Eventually this will integrate with the email client and other agents such that the assembly can be orchestrated and monitored agentically.

System Architecture

Multi-Agent Data Analysis System Flow

The diagram above illustrates the complete 5-agent architecture and information flow through the system.

Features

Core Analysis Pipeline

  • Text Embedding Generation: Leverages Mistral's mistral-embed model to generate high-quality embeddings
  • Dimensionality Reduction: Uses t-SNE to reduce embeddings to 3D for visualization
  • Intelligent Clustering: Automatically determines optimal cluster count using silhouette scores and performs K-means clustering
  • Topic Modeling: Extracts key topics using Latent Dirichlet Allocation (LDA)
  • Sentiment Analysis: Analyzes sentiment polarity of text using TextBlob
  • 3D Visualization: Generates interactive 3D cluster maps and sentiment distribution histograms

Multi-Agent System

  • Collaborative Agent Architecture: Four specialized agents work together in a coordinated pipeline to provide comprehensive analysis
  • Whisper Agent: Prompt engineer that designs optimized prompts for Spec and Quant, ensuring clear requirements and high-quality outputs
  • Spec Agent: Software architect that examines the existing analysis script, identifies enhancement opportunities, and creates technical specifications for Dev to implement
  • Dev Agent: Software engineer that implements Spec's technical specifications, writing production-ready Python code with visualizations, tests, and error handling
  • Quant Agent: Data analyst that interprets results from Dev's code execution, generating detailed reports (300-1000 words) with key insights, trends, and statistical analysis
  • Agent Tools: Spec and Quant have access to web search tools; Dev has code interpreter for executing and validating implementations

Prerequisites

  • Python 3.10+
  • Mistral API key (sign up at Mistral AI)
  • CSV file with a position_text column containing text data to analyze (example file provided)

Installation

  1. Clone the repository:
git clone <repository-url>
cd mistral-data-agent
  1. Install dependencies using conda (recommended):
conda env create -f environment.yml
conda activate mistral

Or install using pip:

pip install -r requirements.txt

Key Dependencies

  • mistralai - Mistral AI SDK for embeddings and agent API
  • pandas - Data manipulation
  • numpy - Numerical computing
  • matplotlib - Data visualization
  • scikit-learn - Machine learning algorithms (t-SNE, K-means, LDA)

--- USING THE INFORMATION ---
1. Reproduce the part of the multi-agent system description that opens with the words containing "System Architecture" and closes with "through the system.".
2. Give a Spanish translation of this sentence from the multi-agent system description: "Eventually this will integrate with the email client and other agents such that the assembly can be orchestrated and monitored agentically."

--- LISTED RECORDS ---
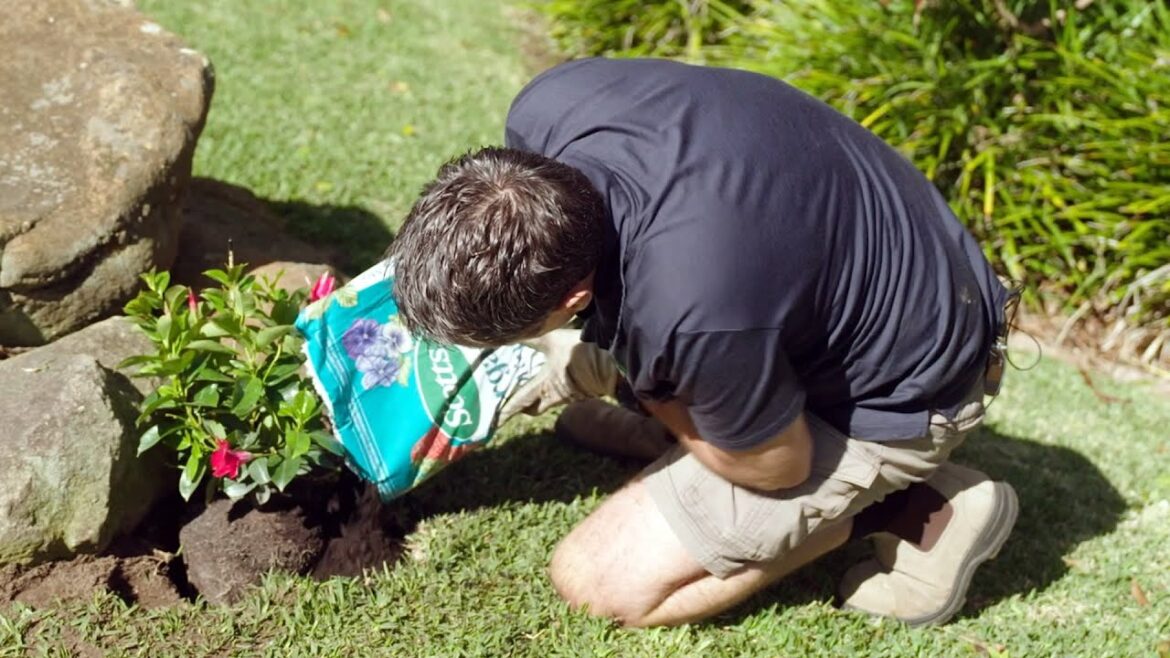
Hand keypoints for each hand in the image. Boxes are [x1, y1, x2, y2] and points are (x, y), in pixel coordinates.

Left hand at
...
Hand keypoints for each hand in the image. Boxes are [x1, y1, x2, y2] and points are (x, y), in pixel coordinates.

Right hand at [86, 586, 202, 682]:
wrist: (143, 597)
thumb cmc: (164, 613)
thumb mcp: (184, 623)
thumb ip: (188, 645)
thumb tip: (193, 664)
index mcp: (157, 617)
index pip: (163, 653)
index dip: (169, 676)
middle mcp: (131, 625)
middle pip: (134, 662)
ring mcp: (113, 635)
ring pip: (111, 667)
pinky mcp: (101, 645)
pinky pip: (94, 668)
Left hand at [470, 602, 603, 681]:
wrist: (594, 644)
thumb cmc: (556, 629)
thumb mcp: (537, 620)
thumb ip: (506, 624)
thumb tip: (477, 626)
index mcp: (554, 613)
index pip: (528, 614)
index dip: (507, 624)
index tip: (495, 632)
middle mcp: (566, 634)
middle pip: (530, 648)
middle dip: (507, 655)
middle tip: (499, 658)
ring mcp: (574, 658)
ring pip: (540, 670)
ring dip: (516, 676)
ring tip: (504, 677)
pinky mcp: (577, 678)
* * *
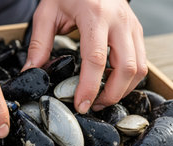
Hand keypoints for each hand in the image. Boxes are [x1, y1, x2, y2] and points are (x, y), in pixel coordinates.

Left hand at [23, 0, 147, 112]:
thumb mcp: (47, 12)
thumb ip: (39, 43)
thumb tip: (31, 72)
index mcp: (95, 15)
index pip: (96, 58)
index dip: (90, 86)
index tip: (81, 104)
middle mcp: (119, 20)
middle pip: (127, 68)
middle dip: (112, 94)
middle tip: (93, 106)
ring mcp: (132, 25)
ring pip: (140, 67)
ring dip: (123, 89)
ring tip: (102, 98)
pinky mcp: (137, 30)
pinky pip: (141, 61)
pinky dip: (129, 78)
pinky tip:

--- ANSWER SECTION ---
1.
System Architecture

Multi-Agent Data Analysis System Flow

The diagram above illustrates the complete 5-agent architecture and information flow through the system.

2. Con el tiempo, esto se integrará con el cliente de correo electrónico y con otros agentes, de modo que el ensamblaje pueda orquestarse y supervisarse de forma agéntica.